Create and use data products with Astro Observe
A data product is a pipeline-driven resource that captures the data lifecycle of a pipeline. Tasks, datasets, warehouse tables, and local files can all be assets of data products. Data products are abstractions that serve the purpose of gaining observability into the health and performance of data pipelines.
In the Data Products page of the Observe menu, you can view any of your existing data products or choose to create a new one. You can also create a Service Level Agreement (SLA), which you can configure to assess the on-time delivery of a data product (data timeliness) or how recently the data product has refreshed data (data freshness).
At a glance, the Data Products landing page shows you a list of your available data products. When you select a specific data product, you can see a summary of its performance, including a graph of the SLA Hit Rate, visualizing how frequently the data product meets the terms of an SLA. It also shows other details, like the owner and how recently the data product was updated.
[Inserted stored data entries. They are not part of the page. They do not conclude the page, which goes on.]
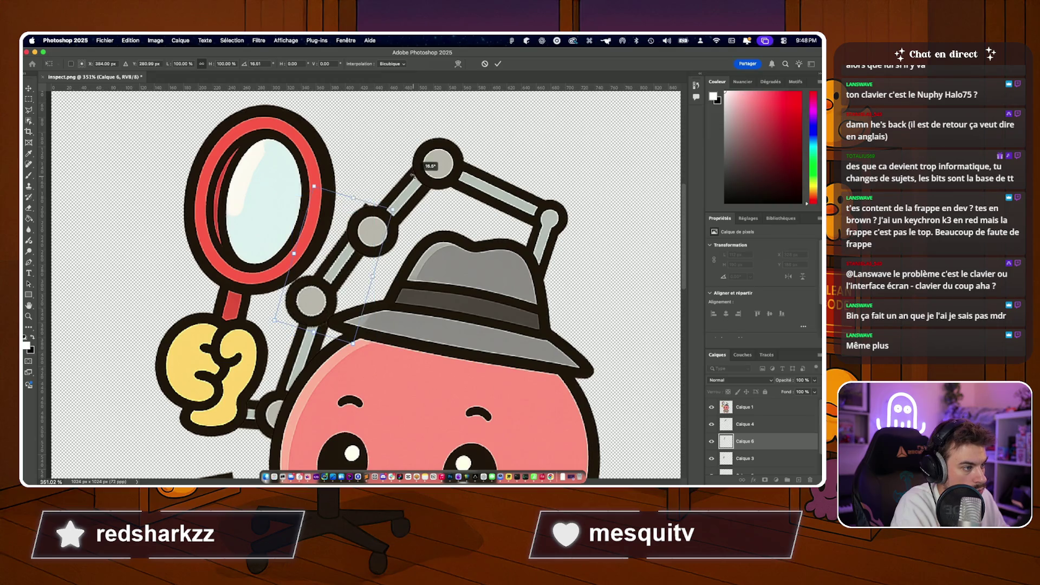
pyautogui.moveTo(375, 206)
pyautogui.mouseDown()
pyautogui.moveTo(311, 245)
pyautogui.moveTo(321, 297)
pyautogui.mouseUp()
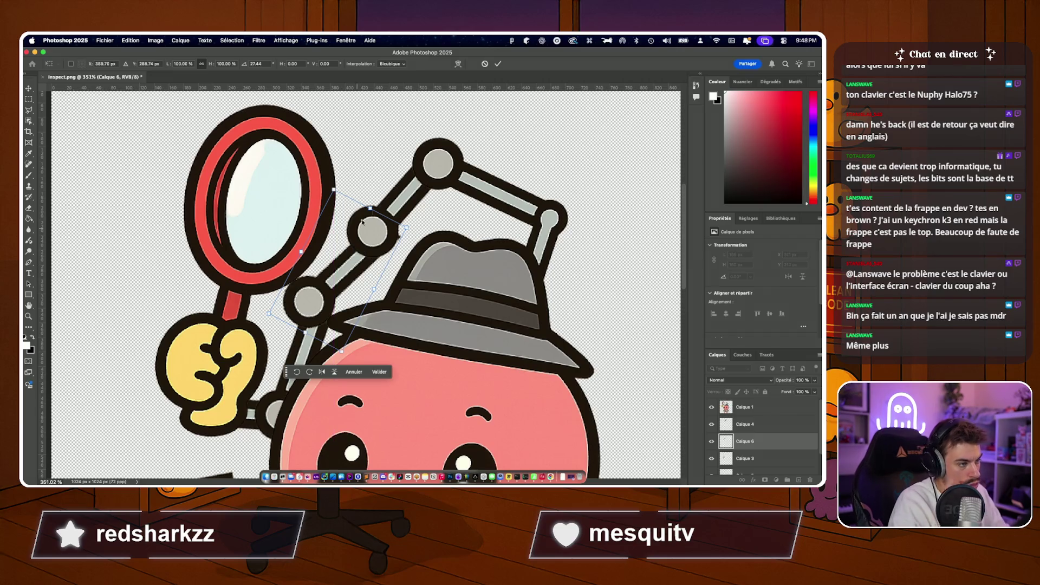
pyautogui.moveTo(382, 277)
pyautogui.mouseDown()
pyautogui.moveTo(404, 186)
pyautogui.moveTo(350, 243)
pyautogui.moveTo(307, 268)
pyautogui.moveTo(308, 259)
pyautogui.mouseUp()
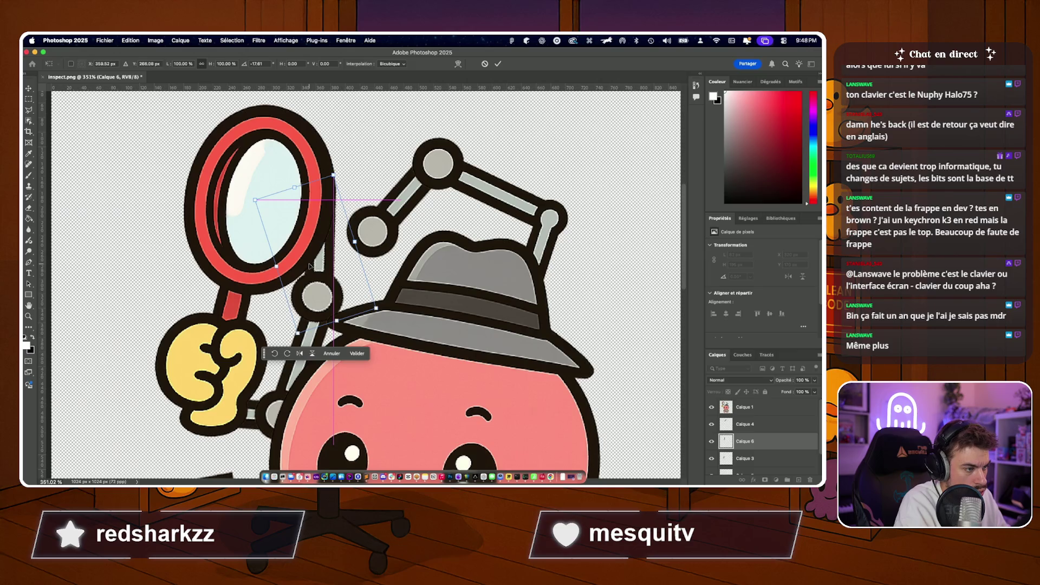
pyautogui.press('Return')
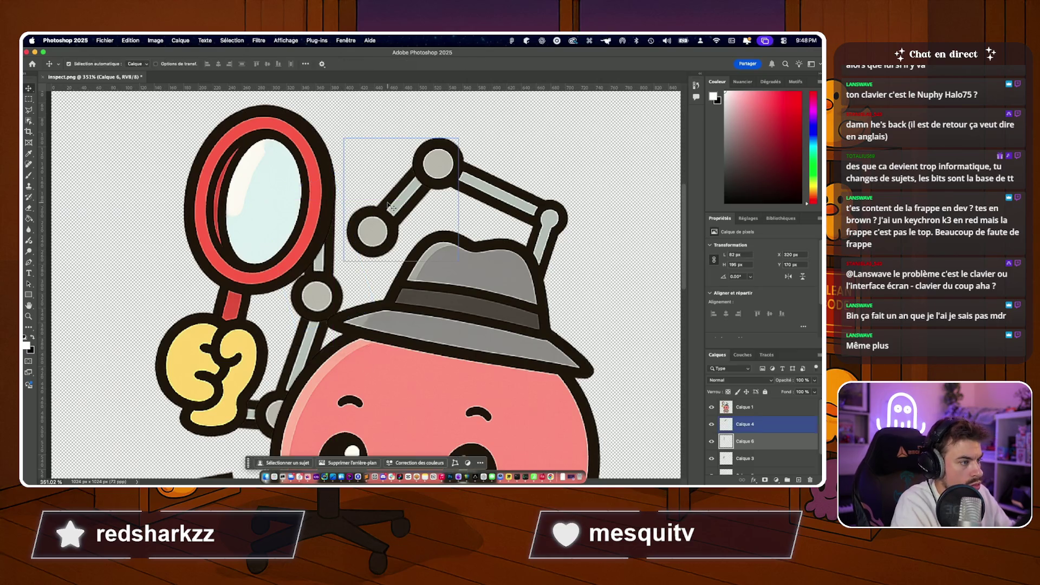
# Rotate the Calque 4 segment about 30° and nudge it onto the antenna joint, then commit.
pyautogui.click(390, 208)
pyautogui.press('ctrl+t')
pyautogui.moveTo(358, 269)
pyautogui.mouseDown()
pyautogui.moveTo(334, 244)
pyautogui.moveTo(419, 201)
pyautogui.moveTo(390, 184)
pyautogui.moveTo(382, 199)
pyautogui.mouseUp()
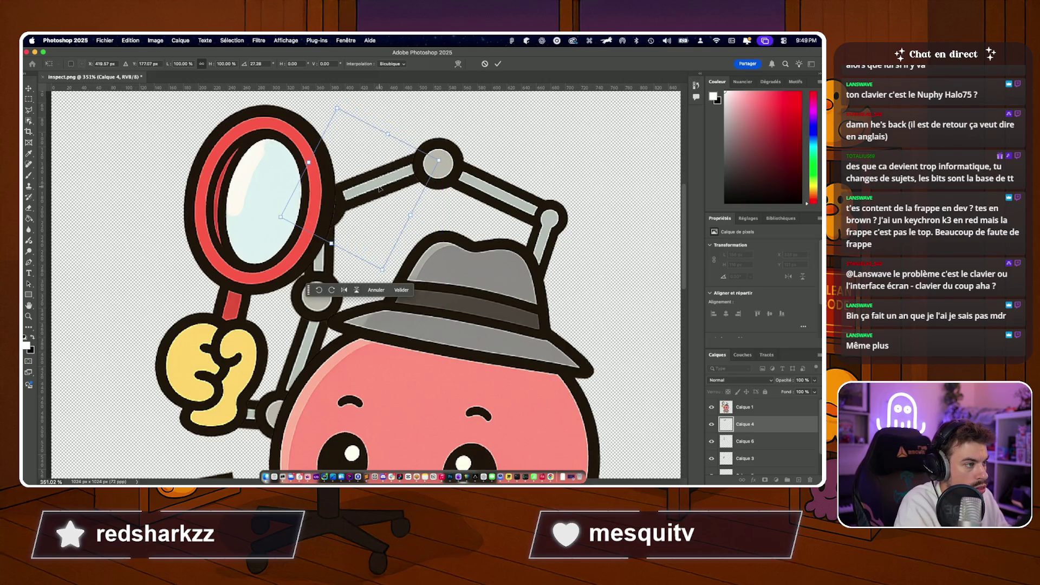
pyautogui.moveTo(455, 130); pyautogui.dragTo(460, 135)
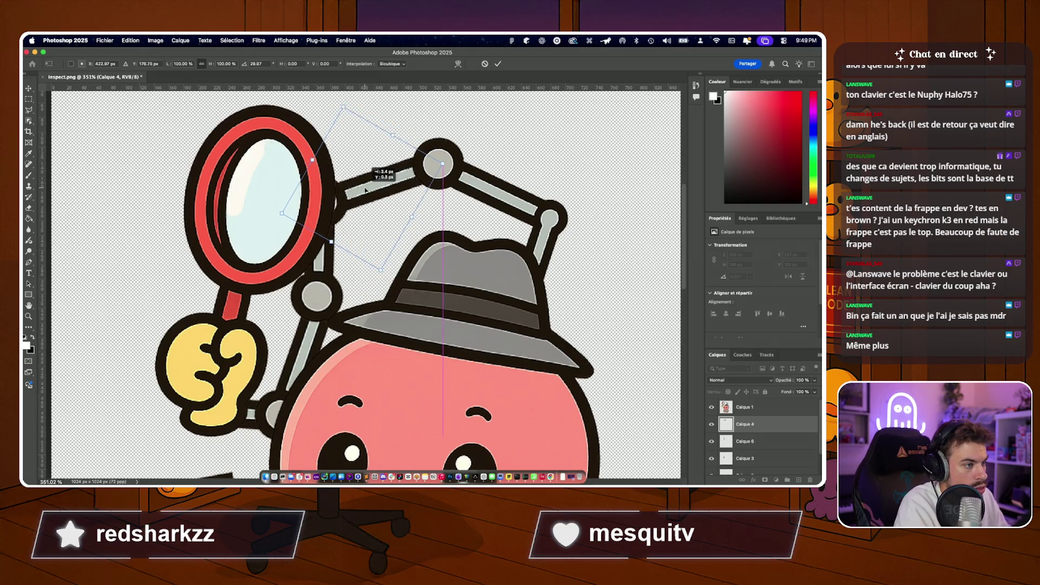
pyautogui.moveTo(371, 187); pyautogui.dragTo(364, 192)
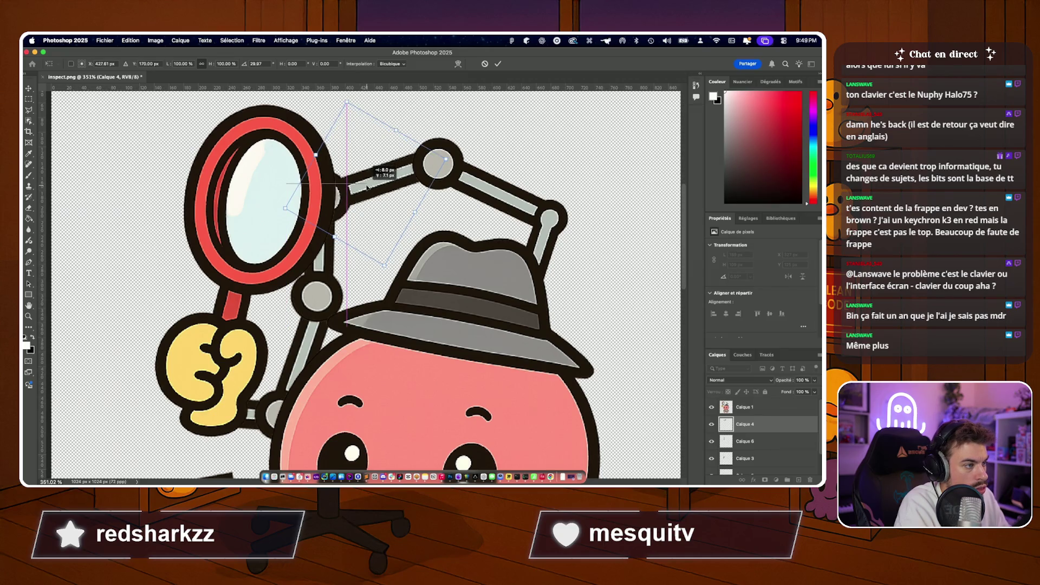
pyautogui.press('Return')
pyautogui.scroll(-5, 403, 292)
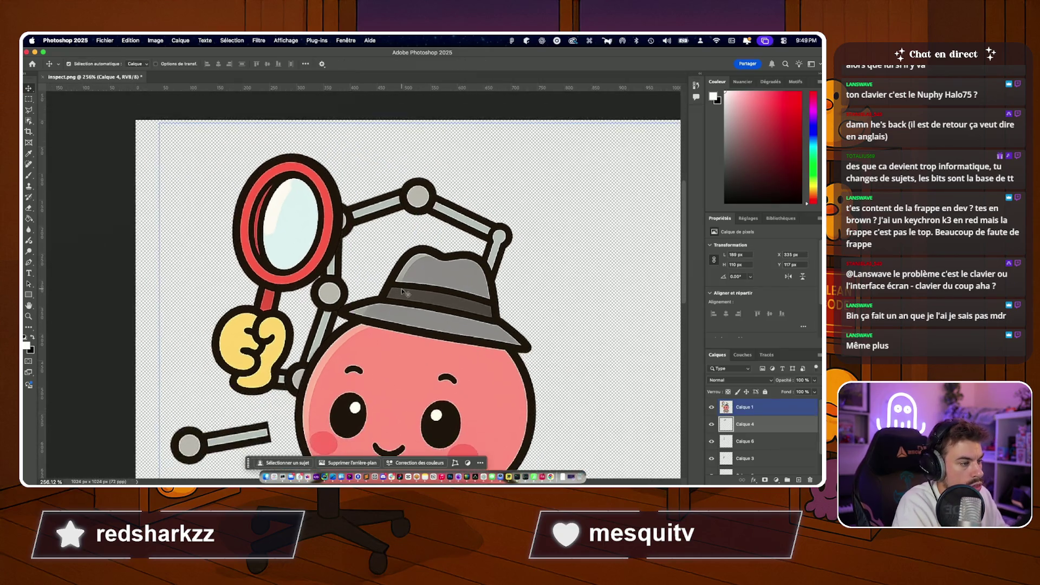
pyautogui.scroll(-5, 403, 291)
pyautogui.click(276, 240)
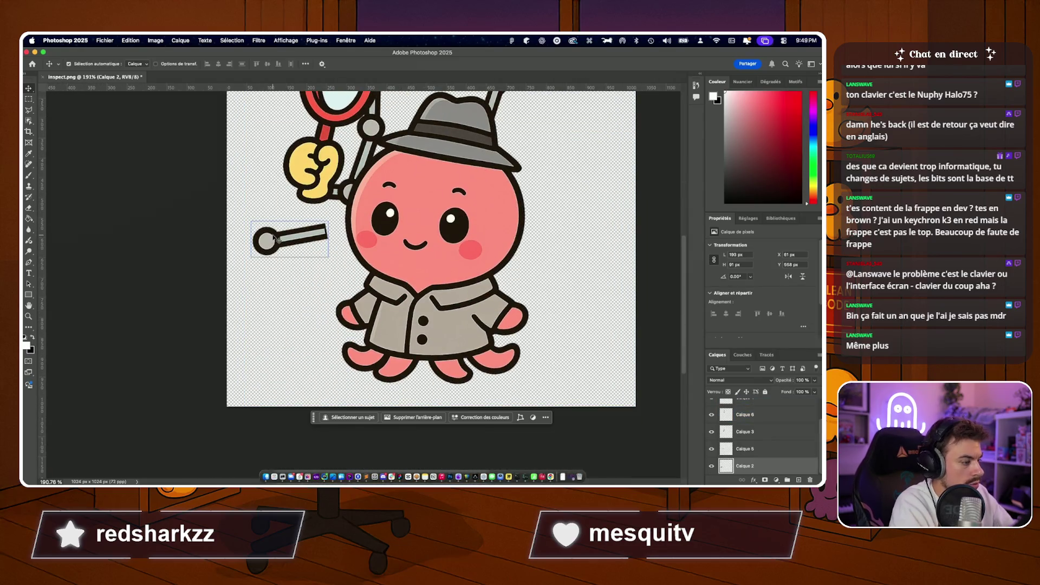
# Delete the leftover Calque 2 rod and merge all layers into one image.
pyautogui.press('BackSpace')
pyautogui.click(277, 238)
pyautogui.scroll(4, 243, 244)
The following procedures describe how to create data products and leverage them to gain insight across pipelines and deployments. After you create a data product, then you can view data product details.
You can follow a comprehensive walkthrough of setting up a Data Product and testing an alert in the Get started with Observe quickstart.
Prerequisites
- Organization Billing Admin or higher user permissions
- An asset. At least one Deployment with a DAG in either an OSS Airflow deployment or an Astro Deployment.
- Version 1.12.1 or higher of OpenLineage. See Upgrade OpenLineage for Astro Deployments.
Create a Data Product
You can create a data product in the Data Products summary page.
- Click + Data Product.
- Enter a Name for your data product and an optional description.
- Choose whether the data product belongs to a User or a Team and select a specific user or team that serve as the point of contact for it.
- Select the final downstream Assets in your pipeline to create your data product.
- Click Create Data Product.
After you make a data product, the page refreshes so you can view your Data Product Details where you can configure additional SLAs and alerts for the data product.
Create an SLA
If you have existing data products, you can create an SLA for them. Astro allows you to create Freshness and Timeliness SLAs. Based on the criteria you define in your SLA, Astro uses the rate of success your data product meets an SLA to generate insights into your data pipelines and make recommendations about creating proactive alerts.
- In the Data Products page, click the specific data product for which you want to create an SLA.
- Click the SLA Evaluations tab and click + Add SLA.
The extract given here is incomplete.